UN Conference Sustains Universal Nature of Rights

AFTER two weeks of fractious debate, the United Nations World Conference on Human Rights concluded Friday with an 11th-hour compromise on the possibility of creating a High Commissioner for Human Rights.

In the end, governmental delegations from the 168 participating countries recommended that the General Assembly "begin, as a matter of priority, consideration of the question." Western governments and human rights activists were seeking much stronger wording, including a detailed description of how the proposed position would fit into the existing UN structure.

But opposition from China, Indonesia, Sudan, and other countries in Asia and Africa compelled the West to give ground. Critics say these governments feared that a High Commissioner would be able to crack down more easily on abuses within their borders.

The issue was a key sticking point in drafting and adopting the Conference's final document, the nonbinding, 33-page Vienna Declaration and Program of Action. Other major snags included a failed bid by Asian and Islamic governments to disavow the universality of human rights and a pair of successful demands by African and Islamic governments to condemn the conflicts in Angola and Bosnia-Herzegovina.

While many governmental delegations are proclaiming the conference a success, human rights activists are decidedly less sanguine. Pierre Sane, secretary-general of Amnesty International, calls the gathering "a summit of missed opportunities." Victims of human rights violations found no relief, he says, that governments merely "reaffirmed the 50-year-old core values of universality, indivisibility, and interdependence."

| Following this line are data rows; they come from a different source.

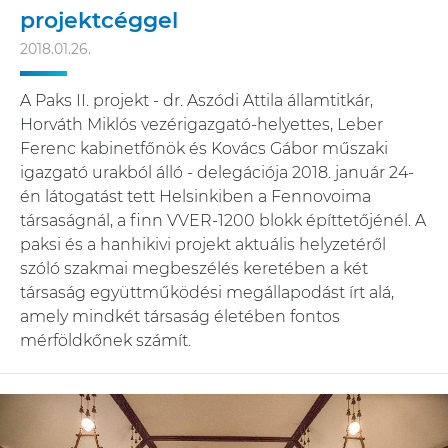
projektcéggel
2018.01.26.
A Paks II. projekt - dr. Aszódi Attila államtitkár,
Horváth Miklós vezérigazgató-helyettes, Leber
Ferenc kabinetfőnök és Kovács Gábor műszaki
igazgató urakból álló - delegációja 2018. január 24-
én látogatást tett Helsinkiben a Fennovoima
társaságnál, a finn VVER-1200 blokk építtetőjénél. A
paksi és a hanhikivi projekt aktuális helyzetéről
szóló szakmai megbeszélés keretében a két
társaság együttműködési megállapodást írt alá,
amely mindkét társaság életében fontos
mérföldkőnek számít.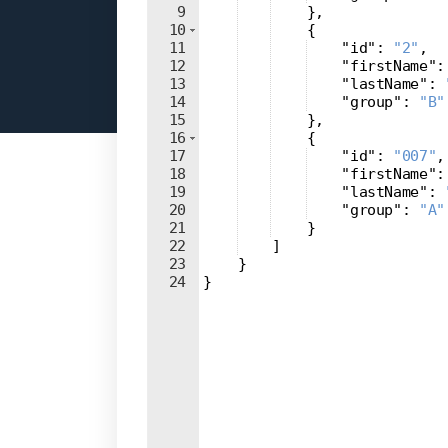
9
}
,
10
{
11
"id"
: 
"2"
,
12
"firstName"
:
13
"lastName"
: 
14
"group"
: 
"B"
15
}
,
16
{
17
"id"
: 
"007"
,
18
"firstName"
:
19
"lastName"
: 
20
"group"
: 
"A"
21
}
22
]
23
}
24
}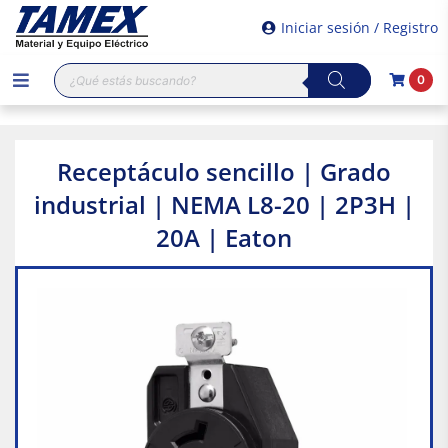
Iniciar sesión / Registro
Búsqueda
0
de
productos
Receptáculo sencillo | Grado
industrial | NEMA L8-20 | 2P3H |
20A | Eaton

Most human rights activists consider the Vienna Declaration a mixed bag. Although it breaks new ground in asserting the rights of women, children, and indigenous peoples, they say, it does little to strengthen the UN's ability to promote and protect those rights. This absence of concrete measures, they say, also diminishes the value of a hard-won statement that "the universal nature of these rights and freedoms is beyond question." While the document calls on the Assembly "to substantially increase" fund ing for UN human rights activities, it stipulates that any additional funds should come from within the UN's regular budget, rather than from added assessments on member governments.

Even so, those who gained the most from the conference may be local activists like Indrani Sinha, who works with abused women and girls in Calcutta, and S. M. Tue Bouda, a human rights lawyer in Burkina Faso. Despite being shut out of the official drafting sessions, they seized the opportunity to share insights and information with their peers from throughout the world.